> DATA RECORDS
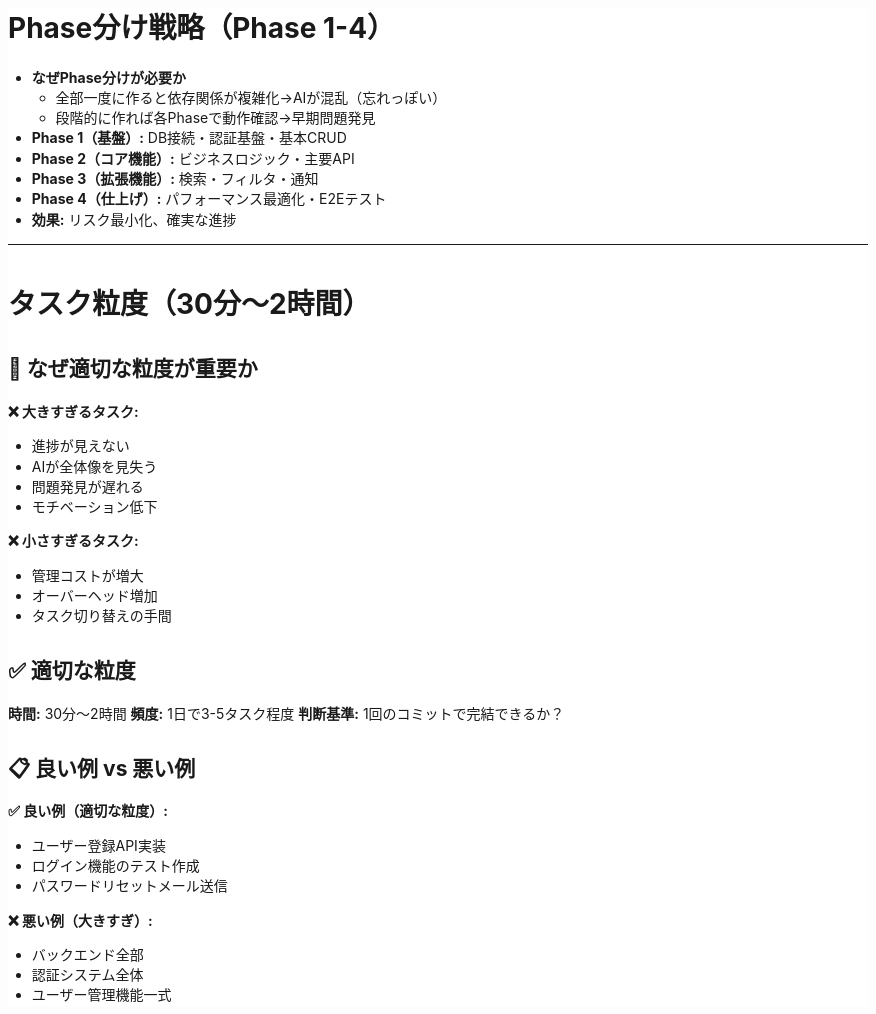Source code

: 


# Phase分け戦略（Phase 1-4）



- **なぜPhase分けが必要か**
  - 全部一度に作ると依存関係が複雑化→AIが混乱（忘れっぽい）
  - 段階的に作れば各Phaseで動作確認→早期問題発見
- **Phase 1（基盤）:** DB接続・認証基盤・基本CRUD
- **Phase 2（コア機能）:** ビジネスロジック・主要API
- **Phase 3（拡張機能）:** 検索・フィルタ・通知
- **Phase 4（仕上げ）:** パフォーマンス最適化・E2Eテスト
- **効果:** リスク最小化、確実な進捗

---



# タスク粒度（30分〜2時間）

## 🎯 なぜ適切な粒度が重要か

**❌ 大きすぎるタスク:**
- 進捗が見えない
- AIが全体像を見失う
- 問題発見が遅れる
- モチベーション低下

**❌ 小さすぎるタスク:**
- 管理コストが増大
- オーバーヘッド増加
- タスク切り替えの手間

## ✅ 適切な粒度

**時間:** 30分〜2時間
**頻度:** 1日で3-5タスク程度
**判断基準:** 1回のコミットで完結できるか？

## 📋 良い例 vs 悪い例

**✅ 良い例（適切な粒度）:**
- ユーザー登録API実装
- ログイン機能のテスト作成
- パスワードリセットメール送信

**❌ 悪い例（大きすぎ）:**
- バックエンド全部
- 認証システム全体
- ユーザー管理機能一式
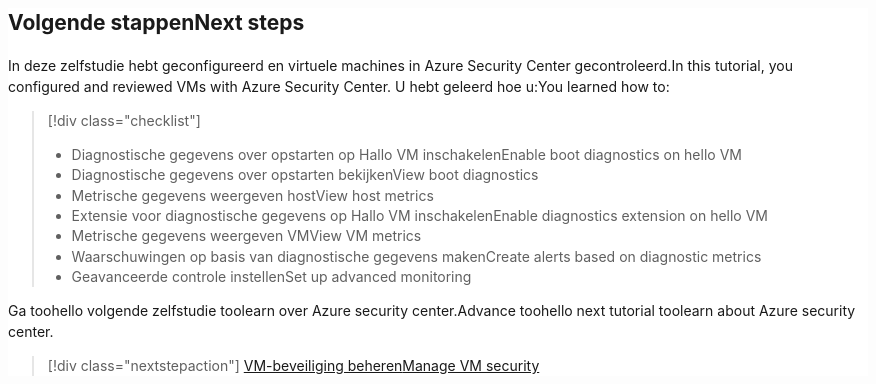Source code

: ## <a name="next-steps"></a><span data-ttu-id="e36e7-187">Volgende stappen</span><span class="sxs-lookup"><span data-stu-id="e36e7-187">Next steps</span></span>

<span data-ttu-id="e36e7-188">In deze zelfstudie hebt geconfigureerd en virtuele machines in Azure Security Center gecontroleerd.</span><span class="sxs-lookup"><span data-stu-id="e36e7-188">In this tutorial, you configured and reviewed VMs with Azure Security Center.</span></span> <span data-ttu-id="e36e7-189">U hebt geleerd hoe u:</span><span class="sxs-lookup"><span data-stu-id="e36e7-189">You learned how to:</span></span>

> [!div class="checklist"]
> * <span data-ttu-id="e36e7-190">Diagnostische gegevens over opstarten op Hallo VM inschakelen</span><span class="sxs-lookup"><span data-stu-id="e36e7-190">Enable boot diagnostics on hello VM</span></span>
> * <span data-ttu-id="e36e7-191">Diagnostische gegevens over opstarten bekijken</span><span class="sxs-lookup"><span data-stu-id="e36e7-191">View boot diagnostics</span></span>
> * <span data-ttu-id="e36e7-192">Metrische gegevens weergeven host</span><span class="sxs-lookup"><span data-stu-id="e36e7-192">View host metrics</span></span>
> * <span data-ttu-id="e36e7-193">Extensie voor diagnostische gegevens op Hallo VM inschakelen</span><span class="sxs-lookup"><span data-stu-id="e36e7-193">Enable diagnostics extension on hello VM</span></span>
> * <span data-ttu-id="e36e7-194">Metrische gegevens weergeven VM</span><span class="sxs-lookup"><span data-stu-id="e36e7-194">View VM metrics</span></span>
> * <span data-ttu-id="e36e7-195">Waarschuwingen op basis van diagnostische gegevens maken</span><span class="sxs-lookup"><span data-stu-id="e36e7-195">Create alerts based on diagnostic metrics</span></span>
> * <span data-ttu-id="e36e7-196">Geavanceerde controle instellen</span><span class="sxs-lookup"><span data-stu-id="e36e7-196">Set up advanced monitoring</span></span>

<span data-ttu-id="e36e7-197">Ga toohello volgende zelfstudie toolearn over Azure security center.</span><span class="sxs-lookup"><span data-stu-id="e36e7-197">Advance toohello next tutorial toolearn about Azure security center.</span></span>

> [!div class="nextstepaction"]
> [<span data-ttu-id="e36e7-198">VM-beveiliging beheren</span><span class="sxs-lookup"><span data-stu-id="e36e7-198">Manage VM security</span></span>](./tutorial-azure-security.md)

> REQUIREMENT
Lines from the one above containing "- タスク切り替えの手間" down to the one containing "extension on hello VM</span></span>" should be transcribed exactly, with both ends kept and no pictures.

> SOLVED PROBLEM
- タスク切り替えの手間

## ✅ 適切な粒度

**時間:** 30分〜2時間
**頻度:** 1日で3-5タスク程度
**判断基準:** 1回のコミットで完結できるか？

## 📋 良い例 vs 悪い例

**✅ 良い例（適切な粒度）:**
- ユーザー登録API実装
- ログイン機能のテスト作成
- パスワードリセットメール送信

**❌ 悪い例（大きすぎ）:**
- バックエンド全部
- 認証システム全体
- ユーザー管理機能一式
Source code

: ## <a name="next-steps"></a><span data-ttu-id="e36e7-187">Volgende stappen</span><span class="sxs-lookup"><span data-stu-id="e36e7-187">Next steps</span></span>

<span data-ttu-id="e36e7-188">In deze zelfstudie hebt geconfigureerd en virtuele machines in Azure Security Center gecontroleerd.</span><span class="sxs-lookup"><span data-stu-id="e36e7-188">In this tutorial, you configured and reviewed VMs with Azure Security Center.</span></span> <span data-ttu-id="e36e7-189">U hebt geleerd hoe u:</span><span class="sxs-lookup"><span data-stu-id="e36e7-189">You learned how to:</span></span>

> [!div class="checklist"]
> * <span data-ttu-id="e36e7-190">Diagnostische gegevens over opstarten op Hallo VM inschakelen</span><span class="sxs-lookup"><span data-stu-id="e36e7-190">Enable boot diagnostics on hello VM</span></span>
> * <span data-ttu-id="e36e7-191">Diagnostische gegevens over opstarten bekijken</span><span class="sxs-lookup"><span data-stu-id="e36e7-191">View boot diagnostics</span></span>
> * <span data-ttu-id="e36e7-192">Metrische gegevens weergeven host</span><span class="sxs-lookup"><span data-stu-id="e36e7-192">View host metrics</span></span>
> * <span data-ttu-id="e36e7-193">Extensie voor diagnostische gegevens op Hallo VM inschakelen</span><span class="sxs-lookup"><span data-stu-id="e36e7-193">Enable diagnostics extension on hello VM</span></span>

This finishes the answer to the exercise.